Kris talked about the cultural challenge of convincing people to provide the data required to build metrics. People need to know why the numbers matter, and even better why it will help then. It’s why developer’s hate filling out TPS reports! And why I like Scrum and it’s low overhead, as well as more passive measurement tools like HackyStat and 6thSense(now part of RallyDev). I feel like mandating one metric, say your basic time tracking is viable, but if you add more on you start getting more push back or gaming of the metrics.

He talked about getting metrics like Project Start Date and Project End Date. A local company splits up it’s year as 3 week iterations, and then apportions iterations across competing projects. These iterations then feed the project start and end dates.

He stressed that you need to have a shared vision on metrics, and a shared vision of what “on time, in budget, with quality” really means. I know we the other day had a scrum team debate how to track found tasks. And this was a set of people that had worked together previously on different project having different visions of tracking found tasks and how they should affect the “ideal burndown” line! Covering periodically what that shared vision, and ensuring your team and stakeholders are all on the same page is very valuable.

He stressed that your metrics need to be actual “measurable” things. You need to be able to quantify the metrics that you are using using a shared basis so that when you compare two things using the same metric that you are doing an apples to apples comparison, not an apples to kiwi comparison! For Scrum, it means you need to use the same time frame for iterations, and you can compare one sprint to another for a specific team on a specific project, but not across teams or projects.

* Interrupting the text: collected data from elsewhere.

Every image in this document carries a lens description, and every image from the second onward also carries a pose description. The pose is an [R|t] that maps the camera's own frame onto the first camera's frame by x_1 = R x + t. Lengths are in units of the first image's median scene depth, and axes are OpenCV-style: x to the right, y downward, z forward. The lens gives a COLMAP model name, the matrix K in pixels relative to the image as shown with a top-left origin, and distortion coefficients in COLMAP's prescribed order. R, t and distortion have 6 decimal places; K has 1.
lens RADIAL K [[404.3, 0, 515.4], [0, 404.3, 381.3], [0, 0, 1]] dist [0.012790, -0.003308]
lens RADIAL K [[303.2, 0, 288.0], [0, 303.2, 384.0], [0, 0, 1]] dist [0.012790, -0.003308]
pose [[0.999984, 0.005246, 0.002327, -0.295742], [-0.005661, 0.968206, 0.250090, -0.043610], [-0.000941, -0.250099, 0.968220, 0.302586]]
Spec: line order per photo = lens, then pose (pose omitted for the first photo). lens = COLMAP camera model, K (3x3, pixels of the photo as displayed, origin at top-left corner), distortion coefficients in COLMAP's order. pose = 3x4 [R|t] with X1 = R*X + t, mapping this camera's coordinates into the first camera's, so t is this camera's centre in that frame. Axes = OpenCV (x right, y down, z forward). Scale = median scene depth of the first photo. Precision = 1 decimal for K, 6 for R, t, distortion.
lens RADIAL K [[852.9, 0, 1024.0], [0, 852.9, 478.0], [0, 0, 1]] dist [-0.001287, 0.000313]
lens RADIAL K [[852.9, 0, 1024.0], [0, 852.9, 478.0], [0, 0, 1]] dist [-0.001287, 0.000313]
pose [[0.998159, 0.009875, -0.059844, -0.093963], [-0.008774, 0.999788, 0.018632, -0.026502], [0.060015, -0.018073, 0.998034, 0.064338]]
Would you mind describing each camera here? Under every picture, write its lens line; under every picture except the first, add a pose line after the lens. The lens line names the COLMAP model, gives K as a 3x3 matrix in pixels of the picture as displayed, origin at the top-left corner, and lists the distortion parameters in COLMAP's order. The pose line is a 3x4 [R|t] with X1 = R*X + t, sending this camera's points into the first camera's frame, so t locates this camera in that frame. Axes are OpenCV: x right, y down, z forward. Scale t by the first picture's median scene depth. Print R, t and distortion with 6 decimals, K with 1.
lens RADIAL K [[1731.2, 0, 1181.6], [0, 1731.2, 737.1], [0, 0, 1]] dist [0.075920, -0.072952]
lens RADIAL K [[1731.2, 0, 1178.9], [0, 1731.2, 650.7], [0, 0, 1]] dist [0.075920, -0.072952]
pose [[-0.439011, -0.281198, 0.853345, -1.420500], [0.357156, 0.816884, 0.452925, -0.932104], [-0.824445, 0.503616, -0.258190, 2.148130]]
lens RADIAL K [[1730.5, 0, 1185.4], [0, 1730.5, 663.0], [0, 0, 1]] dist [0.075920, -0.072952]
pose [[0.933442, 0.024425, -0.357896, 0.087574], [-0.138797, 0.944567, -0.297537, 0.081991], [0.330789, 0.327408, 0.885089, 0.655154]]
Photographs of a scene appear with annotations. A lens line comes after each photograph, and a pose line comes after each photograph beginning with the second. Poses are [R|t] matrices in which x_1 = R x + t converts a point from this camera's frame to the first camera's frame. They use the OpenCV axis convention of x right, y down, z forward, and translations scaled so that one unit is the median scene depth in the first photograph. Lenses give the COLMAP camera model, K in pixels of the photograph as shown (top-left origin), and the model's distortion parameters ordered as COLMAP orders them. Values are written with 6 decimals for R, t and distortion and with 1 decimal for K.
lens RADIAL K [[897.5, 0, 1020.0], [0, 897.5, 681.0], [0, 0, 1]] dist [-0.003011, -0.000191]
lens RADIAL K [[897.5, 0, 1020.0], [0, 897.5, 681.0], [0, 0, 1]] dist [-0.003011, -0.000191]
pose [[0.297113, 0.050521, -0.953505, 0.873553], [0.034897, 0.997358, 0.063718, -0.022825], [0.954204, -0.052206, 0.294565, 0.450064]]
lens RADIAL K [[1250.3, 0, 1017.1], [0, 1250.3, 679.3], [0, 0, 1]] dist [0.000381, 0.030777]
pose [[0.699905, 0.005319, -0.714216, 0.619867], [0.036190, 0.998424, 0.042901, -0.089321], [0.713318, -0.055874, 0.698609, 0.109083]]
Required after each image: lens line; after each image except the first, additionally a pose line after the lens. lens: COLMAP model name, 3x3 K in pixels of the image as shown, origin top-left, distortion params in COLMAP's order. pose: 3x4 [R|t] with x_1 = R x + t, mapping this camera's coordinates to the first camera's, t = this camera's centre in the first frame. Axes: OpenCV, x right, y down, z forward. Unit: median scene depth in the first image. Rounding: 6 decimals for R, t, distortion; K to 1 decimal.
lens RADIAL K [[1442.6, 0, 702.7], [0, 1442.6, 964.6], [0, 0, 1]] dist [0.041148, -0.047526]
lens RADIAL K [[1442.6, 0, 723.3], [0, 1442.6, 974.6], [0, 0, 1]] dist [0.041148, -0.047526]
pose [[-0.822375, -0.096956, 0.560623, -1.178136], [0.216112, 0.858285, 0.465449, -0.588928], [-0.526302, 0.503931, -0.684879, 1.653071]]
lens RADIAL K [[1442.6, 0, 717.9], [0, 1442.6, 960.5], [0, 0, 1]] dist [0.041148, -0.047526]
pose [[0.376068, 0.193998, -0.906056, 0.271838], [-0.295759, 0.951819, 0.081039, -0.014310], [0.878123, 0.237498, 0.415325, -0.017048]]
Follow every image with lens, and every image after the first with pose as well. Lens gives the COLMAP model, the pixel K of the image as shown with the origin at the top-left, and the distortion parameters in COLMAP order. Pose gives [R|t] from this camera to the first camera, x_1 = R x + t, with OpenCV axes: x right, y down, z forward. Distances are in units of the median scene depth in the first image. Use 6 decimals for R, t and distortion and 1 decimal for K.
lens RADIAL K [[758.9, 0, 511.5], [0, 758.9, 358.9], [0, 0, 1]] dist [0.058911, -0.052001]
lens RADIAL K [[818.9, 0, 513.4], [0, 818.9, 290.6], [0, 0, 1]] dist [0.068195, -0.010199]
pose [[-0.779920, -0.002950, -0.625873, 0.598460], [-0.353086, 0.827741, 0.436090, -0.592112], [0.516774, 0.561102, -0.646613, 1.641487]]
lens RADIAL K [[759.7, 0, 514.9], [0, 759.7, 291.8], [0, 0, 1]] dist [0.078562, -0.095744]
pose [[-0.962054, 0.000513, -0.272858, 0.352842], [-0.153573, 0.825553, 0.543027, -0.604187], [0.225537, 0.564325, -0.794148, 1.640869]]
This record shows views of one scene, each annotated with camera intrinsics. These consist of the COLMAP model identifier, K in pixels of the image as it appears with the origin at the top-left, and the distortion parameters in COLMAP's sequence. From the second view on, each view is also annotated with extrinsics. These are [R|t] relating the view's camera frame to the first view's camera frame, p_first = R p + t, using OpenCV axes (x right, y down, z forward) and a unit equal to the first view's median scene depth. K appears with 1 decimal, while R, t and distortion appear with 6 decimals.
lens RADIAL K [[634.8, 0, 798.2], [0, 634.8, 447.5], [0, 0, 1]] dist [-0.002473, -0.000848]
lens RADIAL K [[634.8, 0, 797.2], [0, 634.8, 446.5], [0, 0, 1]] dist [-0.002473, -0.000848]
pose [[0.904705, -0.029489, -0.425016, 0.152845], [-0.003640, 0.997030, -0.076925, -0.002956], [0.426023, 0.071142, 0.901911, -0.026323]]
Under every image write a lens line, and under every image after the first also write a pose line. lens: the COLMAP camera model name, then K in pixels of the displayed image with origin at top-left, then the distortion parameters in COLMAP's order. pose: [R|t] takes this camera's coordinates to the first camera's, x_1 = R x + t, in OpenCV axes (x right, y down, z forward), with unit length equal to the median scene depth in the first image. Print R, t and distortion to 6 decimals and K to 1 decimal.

Scrum for us provides a very standarized metrics across the OSC organization, regardless of client or specific technology. As long as we are sharing the same vision for our metrics!

When we do a retrospective, and look back at our burndowns, we are doing “Progress Indicators” that are lagging indicators. One of the things that the speaker was advocating was to look at forward looking indicators that predict into the future where we will be. But of course, identifying and seeing a leading indicator is difficult, and takes a lot more analysis. In scrum we would have to tie our tasks to various sprint goals which are appropriately estimated against to provide our velocity.

Did highlight that you need multiple projects happening to be able to gather the variety of data points to be able to compare data points. Compare two scrum teams together and it’s tough to compare them because you can’t see the outliers. But, if you have 10 scrum teams, who have a shared vision of the metrics, then you can start comparing them together. You may have to normalize across the teams, but with enough iterations you can compare and predict.

So some things to show would be a histgram of how much the team burns down a day. Highlight what kind of deviation we have in our progress per day. Over multiple sprints you can maybe see what the first third, middle third, and final third look like. Can we characterize “At OSC, we typically see this kinda of result in the thirds of the project?” Hey, does this feed into our Waterfall projects in 3 weeks?

First week is requirements solidification. Second week is development. Third week is testing and polish.

Can we figure out how to predict the results for sprint 3? We could do this for sprint 1 and 2 and predict sprint 3.

We measure progress per day as a ratio, and then sum it over a week. With that progress per week, then we can see what a sprint 3 would do.